▶ **EXERCISE**
Records follow. Pull out every line that contains "APERTURE".

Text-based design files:
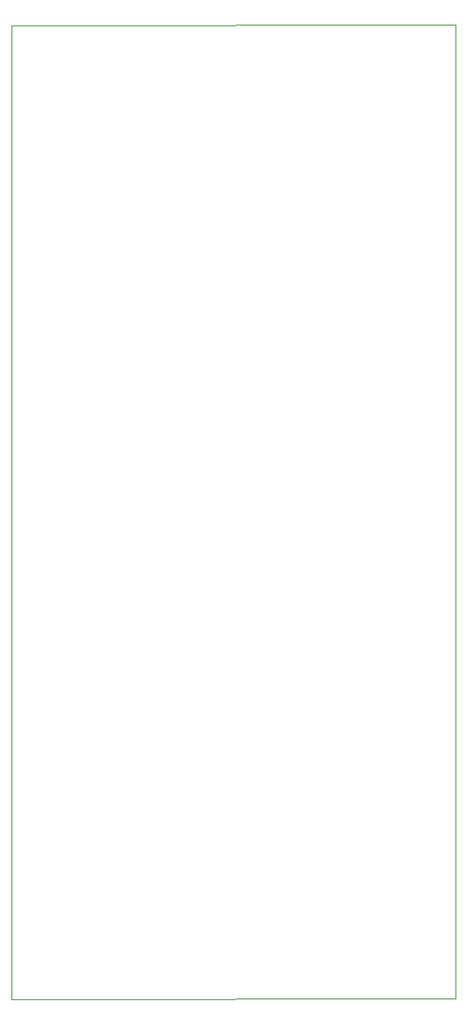
<source format=gbr>
%TF.GenerationSoftware,KiCad,Pcbnew,7.0.11+dfsg-1build4*%
%TF.CreationDate,2024-05-16T01:15:23+10:00*%
%TF.ProjectId,NoBootLoadFlasher,4e6f426f-6f74-44c6-9f61-64466c617368,rev?*%
%TF.SameCoordinates,Original*%
%TF.FileFunction,Profile,NP*%
%FSLAX46Y46*%
G04 Gerber Fmt 4.6, Leading zero omitted, Abs format (unit mm)*
G04 Created by KiCad (PCBNEW 7.0.11+dfsg-1build4) date 2024-05-16 01:15:23*
%MOMM*%
%LPD*%
G01*
G04 APERTURE LIST*
%TA.AperFunction,Profile*%
%ADD10C,0.050000*%
%TD*%
G04 APERTURE END LIST*
D10*
X68326000Y-72009000D02*
X114173000Y-71882000D01*
X68326000Y-172339000D02*
X114173000Y-172212000D01*
X68326000Y-72009000D02*
X68326000Y-172339000D01*
X114173000Y-71882000D02*
X114173000Y-172212000D01*
M02*

</source>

▶ **OUTPUT OF THE TASK**
G04 APERTURE LIST*
G04 APERTURE END LIST*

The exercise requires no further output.